§ **Work request**: The entries below contain a line with "configureawait | 2 | 0.0025 |" and a line with "linear | 2 | 0.0025 |". Quote exactly those two lines and all lines between them.

___ Task input ___

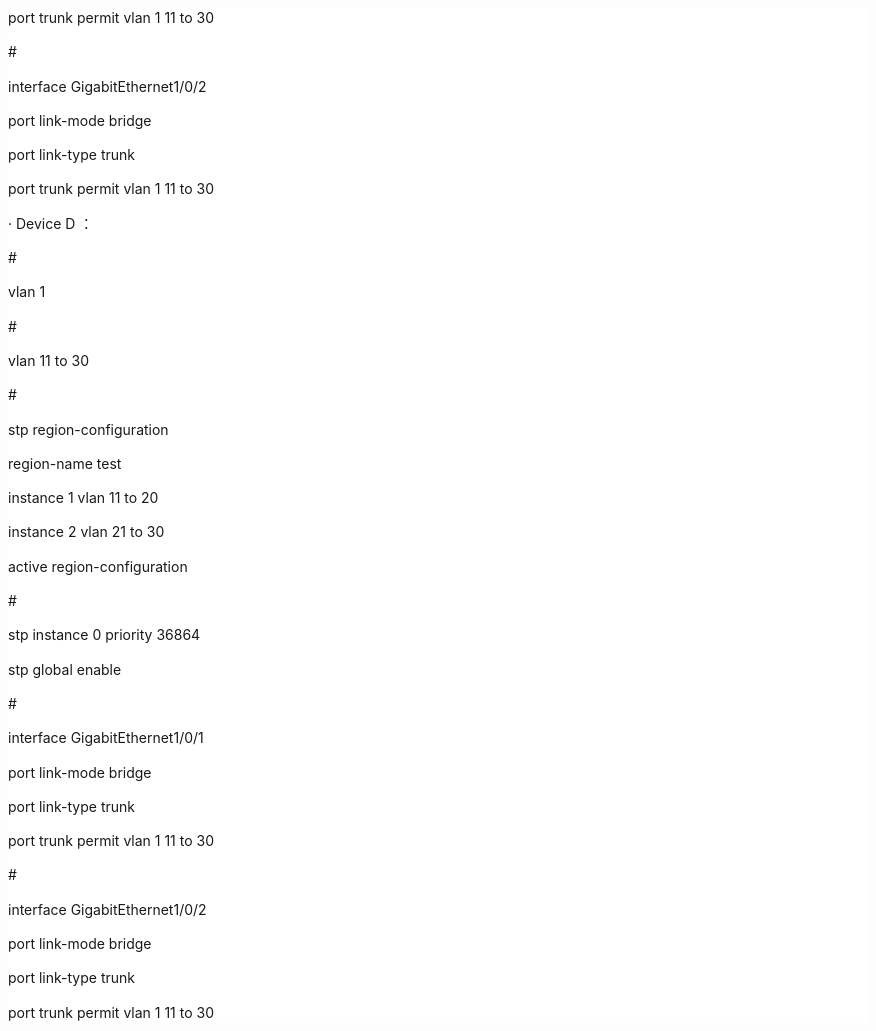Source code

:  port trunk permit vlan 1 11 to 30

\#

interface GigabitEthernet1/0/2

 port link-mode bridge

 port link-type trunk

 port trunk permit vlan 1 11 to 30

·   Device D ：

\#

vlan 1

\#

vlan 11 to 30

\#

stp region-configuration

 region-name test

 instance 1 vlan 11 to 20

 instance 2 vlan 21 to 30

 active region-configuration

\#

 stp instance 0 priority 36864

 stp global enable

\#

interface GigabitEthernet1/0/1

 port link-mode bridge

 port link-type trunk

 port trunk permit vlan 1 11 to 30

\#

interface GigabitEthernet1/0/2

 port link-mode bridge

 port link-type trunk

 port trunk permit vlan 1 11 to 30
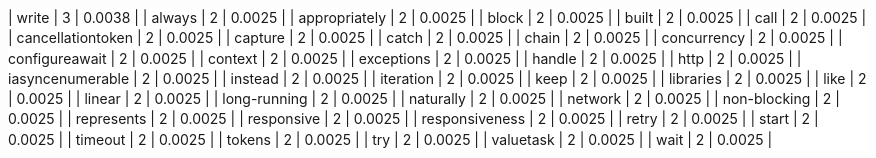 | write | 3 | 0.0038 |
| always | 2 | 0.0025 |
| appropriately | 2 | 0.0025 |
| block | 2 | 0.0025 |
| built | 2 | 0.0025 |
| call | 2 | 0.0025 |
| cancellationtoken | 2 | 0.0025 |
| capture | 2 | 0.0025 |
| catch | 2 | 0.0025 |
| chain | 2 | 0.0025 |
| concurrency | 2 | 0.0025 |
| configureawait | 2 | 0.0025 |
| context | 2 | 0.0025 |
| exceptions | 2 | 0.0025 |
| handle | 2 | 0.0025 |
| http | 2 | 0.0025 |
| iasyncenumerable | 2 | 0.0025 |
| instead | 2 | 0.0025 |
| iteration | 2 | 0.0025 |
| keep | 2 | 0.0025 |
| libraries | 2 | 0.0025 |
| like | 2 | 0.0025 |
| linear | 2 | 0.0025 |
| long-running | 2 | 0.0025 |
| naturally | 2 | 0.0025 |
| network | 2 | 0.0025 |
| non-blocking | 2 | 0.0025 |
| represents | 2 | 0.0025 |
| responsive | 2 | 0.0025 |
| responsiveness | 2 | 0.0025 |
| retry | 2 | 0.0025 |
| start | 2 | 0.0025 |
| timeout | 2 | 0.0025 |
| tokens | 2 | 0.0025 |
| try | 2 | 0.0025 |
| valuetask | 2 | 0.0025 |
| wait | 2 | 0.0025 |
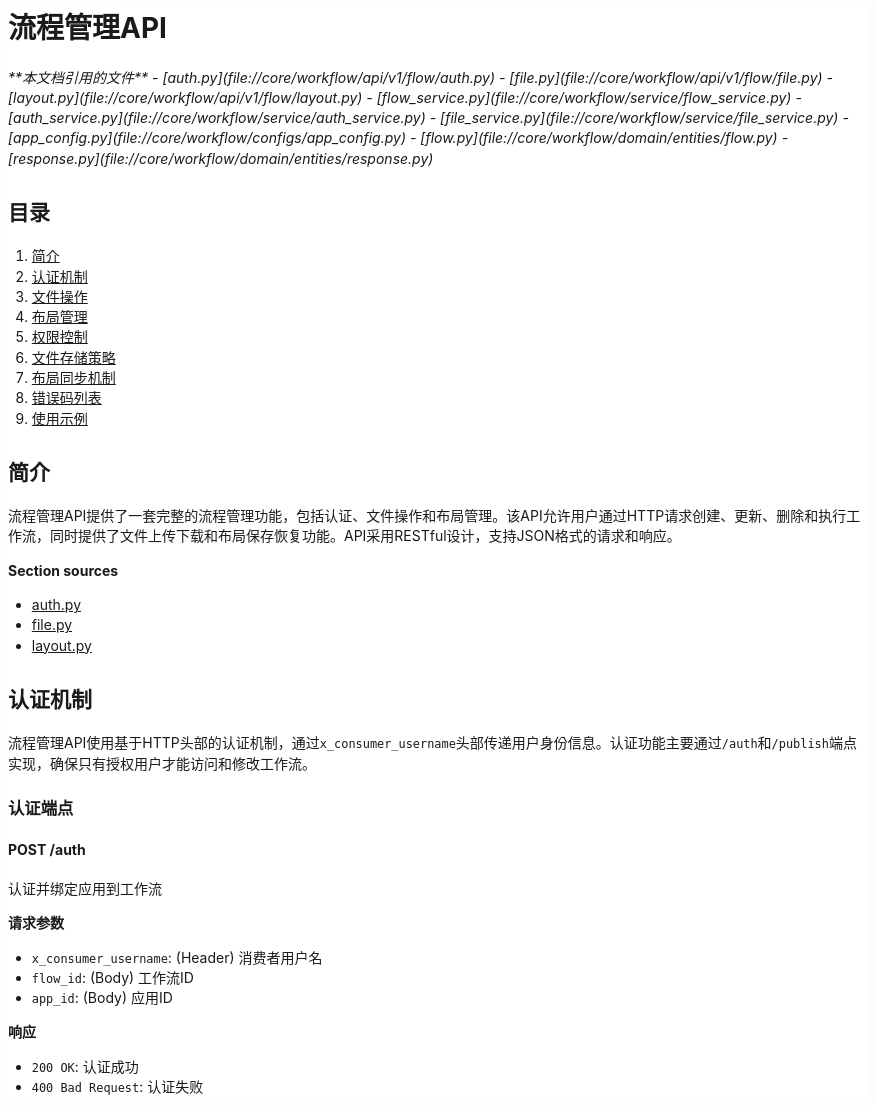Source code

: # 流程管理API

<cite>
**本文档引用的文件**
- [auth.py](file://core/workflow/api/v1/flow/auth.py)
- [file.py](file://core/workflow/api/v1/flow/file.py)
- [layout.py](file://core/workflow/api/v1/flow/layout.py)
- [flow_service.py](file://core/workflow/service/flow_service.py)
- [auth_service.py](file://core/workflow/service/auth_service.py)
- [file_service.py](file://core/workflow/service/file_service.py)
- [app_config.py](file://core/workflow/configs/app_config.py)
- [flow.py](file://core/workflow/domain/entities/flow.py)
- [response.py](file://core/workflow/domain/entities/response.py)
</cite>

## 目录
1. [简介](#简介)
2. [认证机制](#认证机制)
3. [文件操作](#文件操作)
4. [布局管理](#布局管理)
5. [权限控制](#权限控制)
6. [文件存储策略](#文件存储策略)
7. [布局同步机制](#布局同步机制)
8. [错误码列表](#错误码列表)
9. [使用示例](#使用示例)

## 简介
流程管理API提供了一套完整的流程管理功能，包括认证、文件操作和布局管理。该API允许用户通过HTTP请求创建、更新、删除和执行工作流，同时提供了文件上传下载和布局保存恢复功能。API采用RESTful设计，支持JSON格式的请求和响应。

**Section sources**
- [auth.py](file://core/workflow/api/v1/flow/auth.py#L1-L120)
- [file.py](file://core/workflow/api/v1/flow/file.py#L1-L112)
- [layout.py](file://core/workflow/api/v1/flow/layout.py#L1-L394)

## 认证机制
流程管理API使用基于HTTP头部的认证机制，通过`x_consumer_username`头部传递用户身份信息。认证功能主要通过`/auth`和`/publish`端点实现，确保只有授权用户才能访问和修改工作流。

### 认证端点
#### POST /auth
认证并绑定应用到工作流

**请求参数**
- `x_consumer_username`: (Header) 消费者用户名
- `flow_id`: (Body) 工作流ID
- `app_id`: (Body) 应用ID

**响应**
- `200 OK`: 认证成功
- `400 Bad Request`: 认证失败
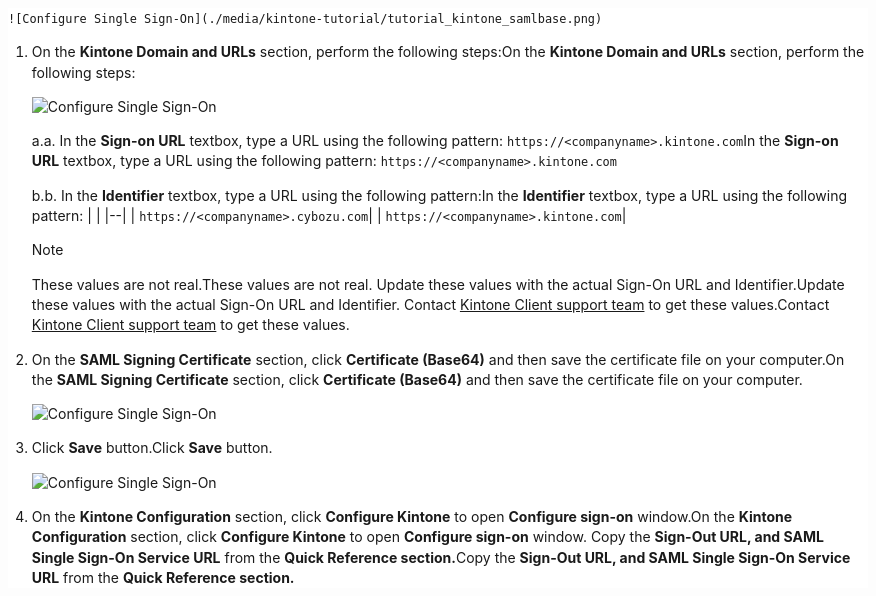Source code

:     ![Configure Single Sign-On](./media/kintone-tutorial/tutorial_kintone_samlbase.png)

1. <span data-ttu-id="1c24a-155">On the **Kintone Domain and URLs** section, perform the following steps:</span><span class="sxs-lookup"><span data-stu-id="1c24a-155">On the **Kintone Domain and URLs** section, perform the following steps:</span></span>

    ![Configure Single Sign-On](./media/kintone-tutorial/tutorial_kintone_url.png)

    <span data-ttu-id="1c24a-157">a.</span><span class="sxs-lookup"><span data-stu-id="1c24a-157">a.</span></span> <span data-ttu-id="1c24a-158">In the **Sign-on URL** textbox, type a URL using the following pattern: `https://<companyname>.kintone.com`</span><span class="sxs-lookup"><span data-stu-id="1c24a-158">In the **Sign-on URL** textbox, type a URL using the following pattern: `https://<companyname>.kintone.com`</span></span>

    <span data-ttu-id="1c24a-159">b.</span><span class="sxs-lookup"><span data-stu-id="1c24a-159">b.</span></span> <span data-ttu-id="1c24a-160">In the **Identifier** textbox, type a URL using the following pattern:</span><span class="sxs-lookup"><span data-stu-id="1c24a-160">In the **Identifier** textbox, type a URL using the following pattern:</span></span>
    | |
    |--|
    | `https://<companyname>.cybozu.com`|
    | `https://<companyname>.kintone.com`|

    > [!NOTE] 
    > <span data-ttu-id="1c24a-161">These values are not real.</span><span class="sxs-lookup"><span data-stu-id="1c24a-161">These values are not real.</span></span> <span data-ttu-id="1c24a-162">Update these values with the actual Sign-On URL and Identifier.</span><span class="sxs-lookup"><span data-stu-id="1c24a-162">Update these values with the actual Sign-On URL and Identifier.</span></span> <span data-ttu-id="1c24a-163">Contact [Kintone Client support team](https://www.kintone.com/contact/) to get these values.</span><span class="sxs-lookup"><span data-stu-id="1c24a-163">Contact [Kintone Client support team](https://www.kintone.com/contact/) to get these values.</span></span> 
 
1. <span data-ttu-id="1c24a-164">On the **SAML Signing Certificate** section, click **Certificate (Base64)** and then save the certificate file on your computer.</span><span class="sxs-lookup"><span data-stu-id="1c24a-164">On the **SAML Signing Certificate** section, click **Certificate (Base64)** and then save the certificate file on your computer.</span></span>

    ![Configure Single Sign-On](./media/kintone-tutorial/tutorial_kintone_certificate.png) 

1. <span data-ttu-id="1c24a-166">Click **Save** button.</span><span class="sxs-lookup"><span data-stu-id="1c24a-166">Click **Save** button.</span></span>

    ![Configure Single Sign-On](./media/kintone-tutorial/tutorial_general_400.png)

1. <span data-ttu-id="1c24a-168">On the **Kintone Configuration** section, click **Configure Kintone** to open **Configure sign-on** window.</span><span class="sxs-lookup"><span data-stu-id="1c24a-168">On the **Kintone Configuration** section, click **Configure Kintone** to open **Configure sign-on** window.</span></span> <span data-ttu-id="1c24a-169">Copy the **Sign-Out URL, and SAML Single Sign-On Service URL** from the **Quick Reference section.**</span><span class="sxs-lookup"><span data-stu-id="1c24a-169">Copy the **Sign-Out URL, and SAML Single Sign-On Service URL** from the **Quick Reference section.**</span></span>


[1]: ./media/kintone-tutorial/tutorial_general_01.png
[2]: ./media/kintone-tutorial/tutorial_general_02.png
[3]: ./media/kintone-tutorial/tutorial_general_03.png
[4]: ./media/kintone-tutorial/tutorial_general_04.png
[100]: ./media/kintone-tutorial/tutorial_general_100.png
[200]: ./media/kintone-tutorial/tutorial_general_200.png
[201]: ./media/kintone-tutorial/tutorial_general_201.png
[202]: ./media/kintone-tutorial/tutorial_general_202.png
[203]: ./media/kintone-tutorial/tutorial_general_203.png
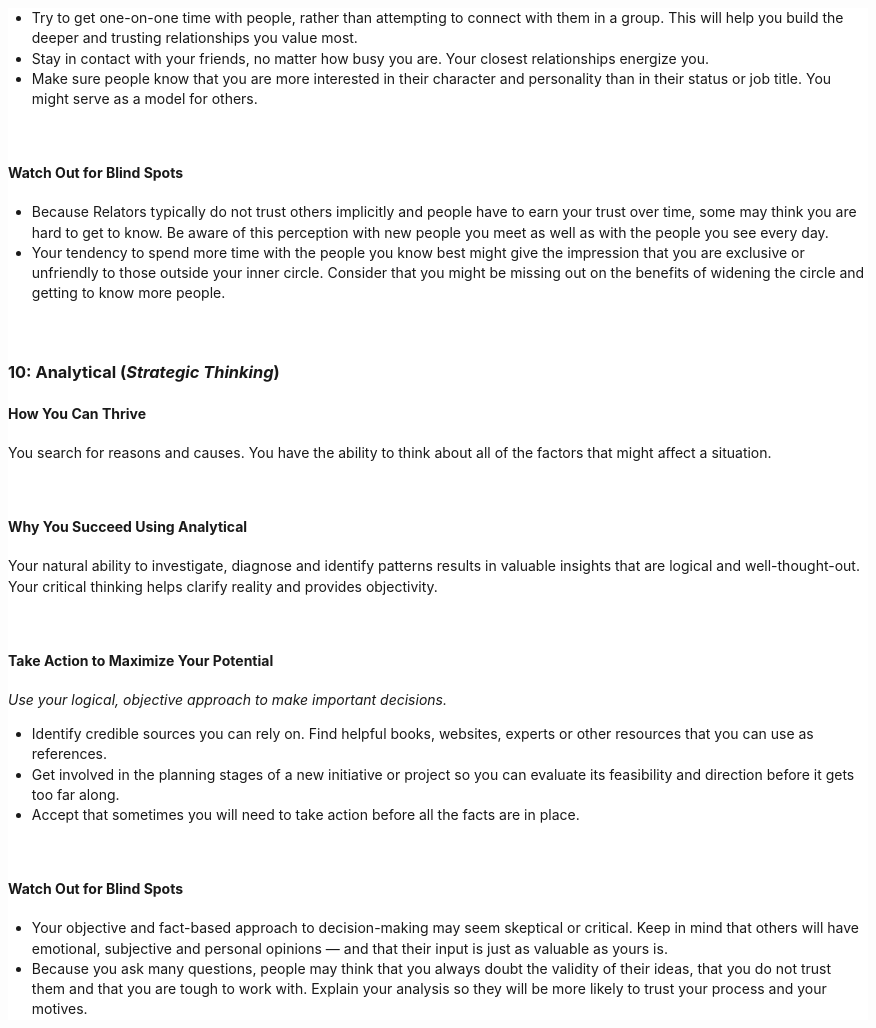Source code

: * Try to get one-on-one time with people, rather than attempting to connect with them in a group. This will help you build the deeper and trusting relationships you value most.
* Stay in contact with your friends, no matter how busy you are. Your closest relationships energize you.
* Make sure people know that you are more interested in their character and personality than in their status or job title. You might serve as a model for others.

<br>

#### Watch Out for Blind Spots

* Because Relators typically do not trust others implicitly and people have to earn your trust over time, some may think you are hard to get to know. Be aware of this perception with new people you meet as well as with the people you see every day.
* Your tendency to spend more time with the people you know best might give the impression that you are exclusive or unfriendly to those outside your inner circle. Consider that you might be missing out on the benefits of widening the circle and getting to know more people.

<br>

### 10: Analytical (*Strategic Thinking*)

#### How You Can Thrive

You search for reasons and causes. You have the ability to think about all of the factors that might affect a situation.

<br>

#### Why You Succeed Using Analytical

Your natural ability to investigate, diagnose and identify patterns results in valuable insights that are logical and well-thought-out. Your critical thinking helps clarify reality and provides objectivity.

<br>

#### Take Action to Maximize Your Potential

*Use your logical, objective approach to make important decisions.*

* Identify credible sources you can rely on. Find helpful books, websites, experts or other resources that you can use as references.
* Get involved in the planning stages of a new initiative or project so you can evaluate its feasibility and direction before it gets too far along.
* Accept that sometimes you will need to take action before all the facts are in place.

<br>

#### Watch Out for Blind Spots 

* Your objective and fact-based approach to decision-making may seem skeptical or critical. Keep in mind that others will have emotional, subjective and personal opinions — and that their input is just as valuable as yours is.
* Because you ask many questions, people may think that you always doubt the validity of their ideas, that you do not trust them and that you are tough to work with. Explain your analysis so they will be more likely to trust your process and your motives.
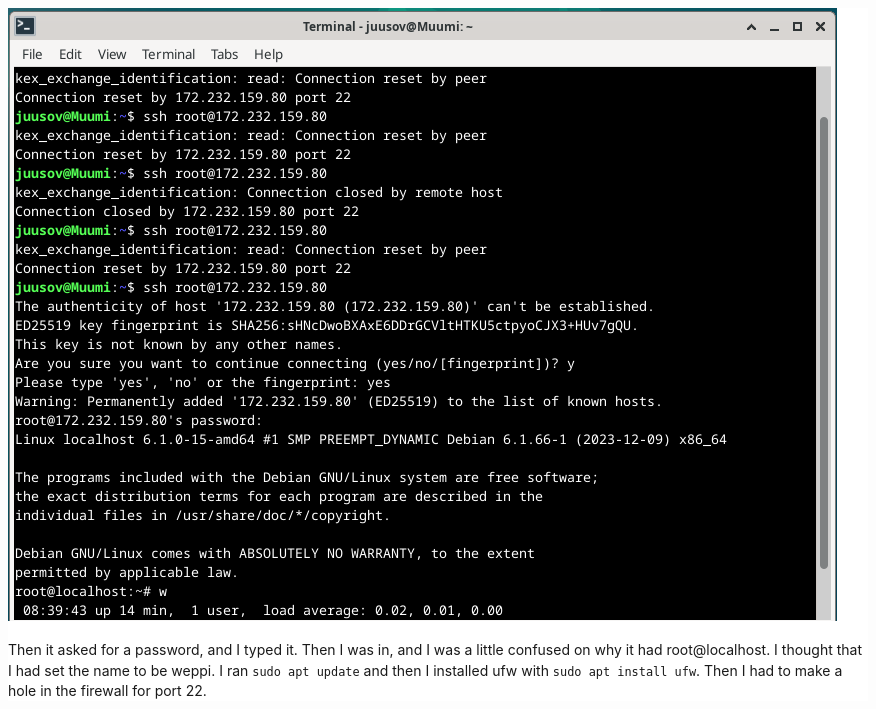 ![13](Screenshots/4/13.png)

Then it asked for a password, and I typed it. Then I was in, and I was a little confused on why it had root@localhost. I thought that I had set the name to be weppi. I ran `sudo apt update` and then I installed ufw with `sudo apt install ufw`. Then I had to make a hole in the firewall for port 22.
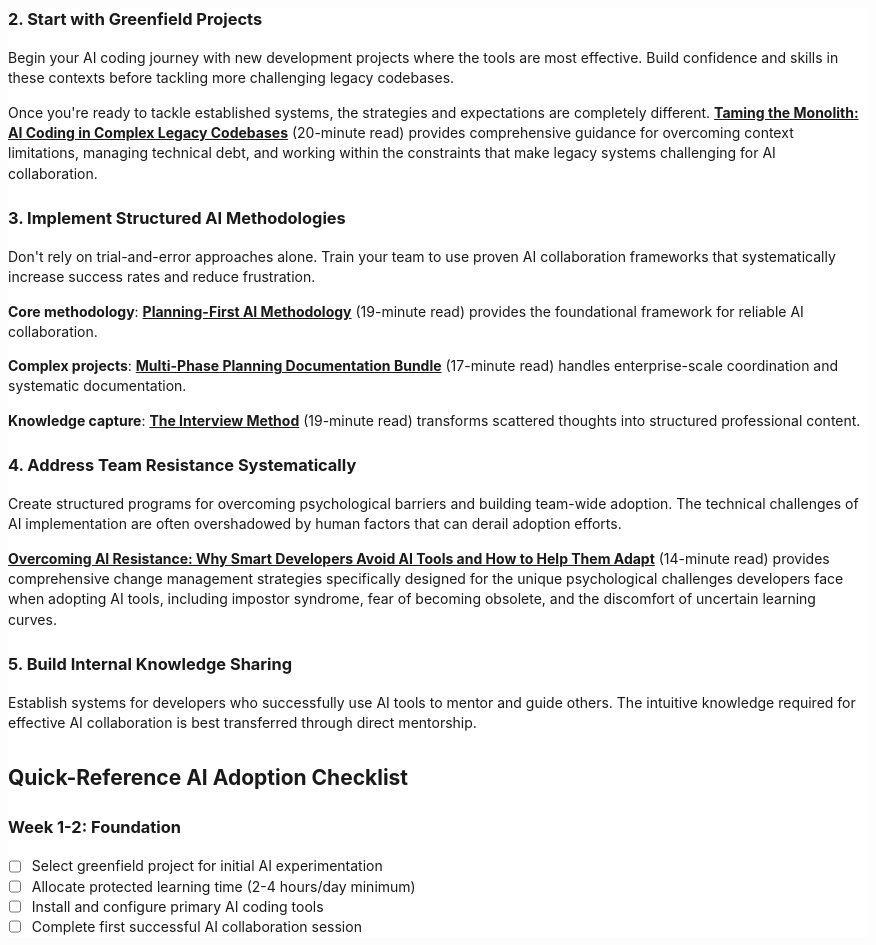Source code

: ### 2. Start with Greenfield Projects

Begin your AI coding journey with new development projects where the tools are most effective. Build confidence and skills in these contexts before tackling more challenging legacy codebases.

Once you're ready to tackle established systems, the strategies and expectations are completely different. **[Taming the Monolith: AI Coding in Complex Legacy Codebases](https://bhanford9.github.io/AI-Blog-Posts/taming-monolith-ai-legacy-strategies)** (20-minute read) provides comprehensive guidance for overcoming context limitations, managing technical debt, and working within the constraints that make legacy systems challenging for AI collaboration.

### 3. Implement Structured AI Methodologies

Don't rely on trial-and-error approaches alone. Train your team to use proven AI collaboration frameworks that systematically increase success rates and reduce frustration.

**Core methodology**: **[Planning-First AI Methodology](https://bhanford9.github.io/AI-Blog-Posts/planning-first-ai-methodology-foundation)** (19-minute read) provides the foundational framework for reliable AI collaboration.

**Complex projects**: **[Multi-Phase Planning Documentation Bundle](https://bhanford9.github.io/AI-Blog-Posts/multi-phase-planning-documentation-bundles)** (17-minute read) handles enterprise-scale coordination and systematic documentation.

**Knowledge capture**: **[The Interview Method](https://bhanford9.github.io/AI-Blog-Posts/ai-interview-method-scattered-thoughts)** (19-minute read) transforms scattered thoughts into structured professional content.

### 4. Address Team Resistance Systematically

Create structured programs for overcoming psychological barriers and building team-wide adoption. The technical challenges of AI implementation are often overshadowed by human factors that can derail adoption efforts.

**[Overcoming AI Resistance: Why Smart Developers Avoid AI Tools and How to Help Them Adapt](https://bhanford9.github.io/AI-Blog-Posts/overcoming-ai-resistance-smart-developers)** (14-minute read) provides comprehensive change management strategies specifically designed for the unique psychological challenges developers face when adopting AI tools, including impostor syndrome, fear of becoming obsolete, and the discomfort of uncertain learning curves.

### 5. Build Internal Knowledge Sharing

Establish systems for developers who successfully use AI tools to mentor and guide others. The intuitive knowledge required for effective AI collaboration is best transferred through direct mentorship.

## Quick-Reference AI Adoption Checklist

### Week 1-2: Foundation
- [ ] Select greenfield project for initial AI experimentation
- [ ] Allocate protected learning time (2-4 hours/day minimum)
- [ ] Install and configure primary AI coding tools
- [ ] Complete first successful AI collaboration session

___

§ **Reply**:
| configureawait | 2 | 0.0025 |
| context | 2 | 0.0025 |
| exceptions | 2 | 0.0025 |
| handle | 2 | 0.0025 |
| http | 2 | 0.0025 |
| iasyncenumerable | 2 | 0.0025 |
| instead | 2 | 0.0025 |
| iteration | 2 | 0.0025 |
| keep | 2 | 0.0025 |
| libraries | 2 | 0.0025 |
| like | 2 | 0.0025 |
| linear | 2 | 0.0025 |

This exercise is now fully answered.